Write out, as an exact transcription, the line that has "pinky mcp: (1212, 1045)" and each line after it through the end of the data below.

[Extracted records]
+ + + + + + +

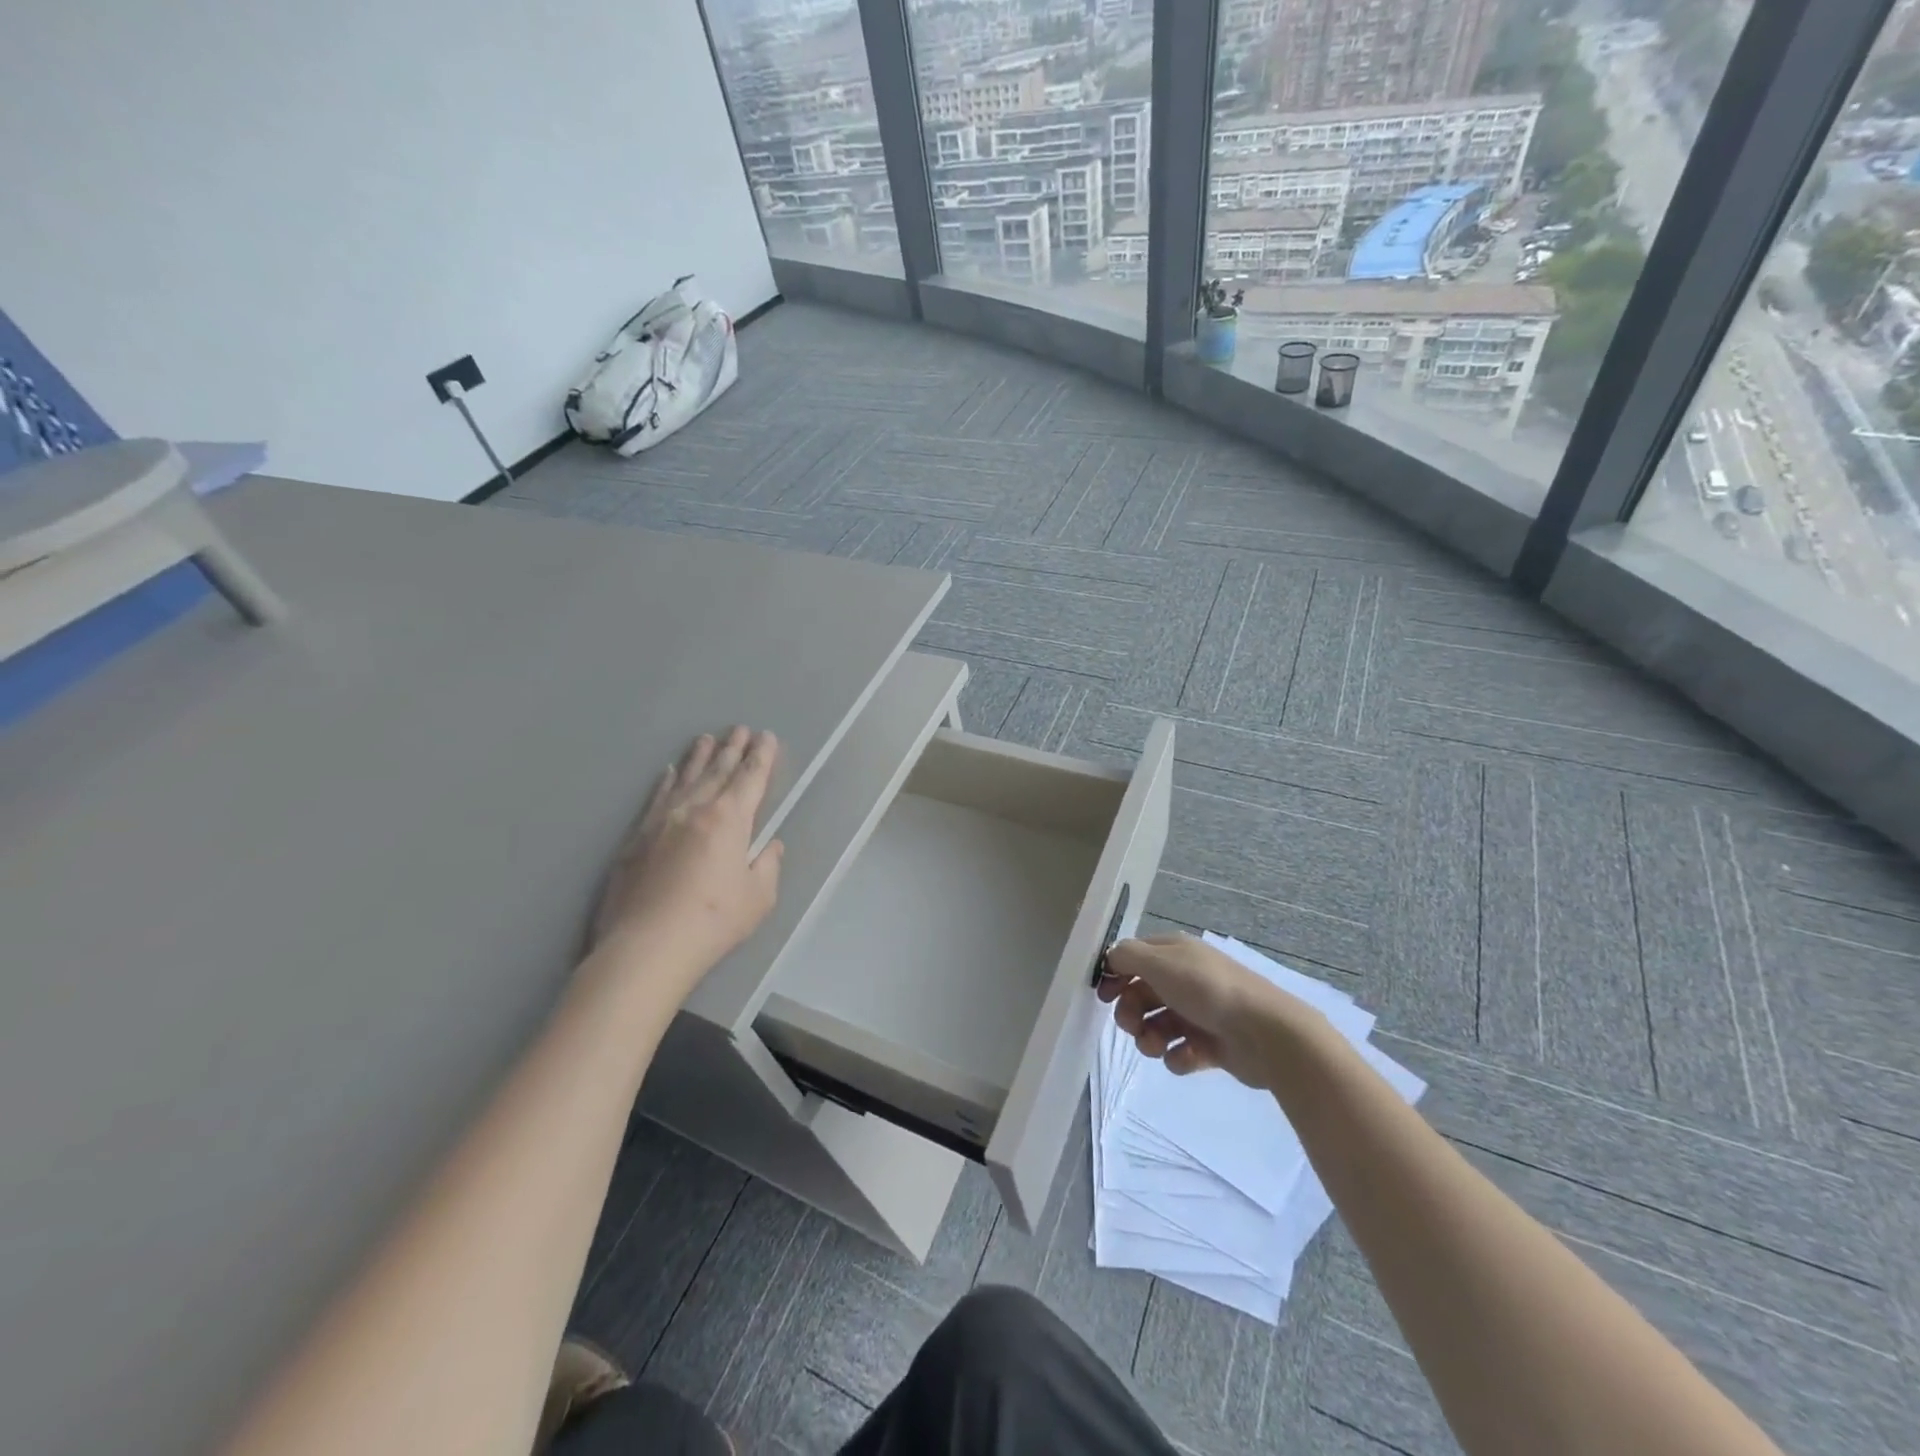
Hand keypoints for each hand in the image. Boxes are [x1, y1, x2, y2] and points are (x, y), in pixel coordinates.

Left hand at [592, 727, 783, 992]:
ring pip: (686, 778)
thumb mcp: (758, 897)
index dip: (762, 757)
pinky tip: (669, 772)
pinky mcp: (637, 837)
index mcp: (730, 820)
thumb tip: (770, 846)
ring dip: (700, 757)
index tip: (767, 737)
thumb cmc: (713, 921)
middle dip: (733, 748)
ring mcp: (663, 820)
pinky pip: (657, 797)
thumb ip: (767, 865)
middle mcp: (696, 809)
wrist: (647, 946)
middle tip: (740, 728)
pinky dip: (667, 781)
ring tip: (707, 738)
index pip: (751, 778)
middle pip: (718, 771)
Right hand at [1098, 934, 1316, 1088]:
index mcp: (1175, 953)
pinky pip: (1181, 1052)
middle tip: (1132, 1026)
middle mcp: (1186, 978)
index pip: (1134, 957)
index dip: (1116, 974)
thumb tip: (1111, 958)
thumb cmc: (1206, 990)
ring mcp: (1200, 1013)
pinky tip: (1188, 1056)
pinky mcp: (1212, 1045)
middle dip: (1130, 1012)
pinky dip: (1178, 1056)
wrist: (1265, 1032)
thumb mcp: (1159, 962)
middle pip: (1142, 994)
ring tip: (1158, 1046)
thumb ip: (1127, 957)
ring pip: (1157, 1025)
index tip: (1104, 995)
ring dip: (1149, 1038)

+ + + + + + +

WORKED SOLUTION -
pinky mcp: (1212, 1045)
middle dip: (1130, 1012)
pinky dip: (1178, 1056)
wrist: (1265, 1032)
thumb mcp: (1159, 962)
middle pip: (1142, 994)
ring tip: (1158, 1046)
thumb ip: (1127, 957)
ring pip: (1157, 1025)
index tip: (1104, 995)
ring dip: (1149, 1038)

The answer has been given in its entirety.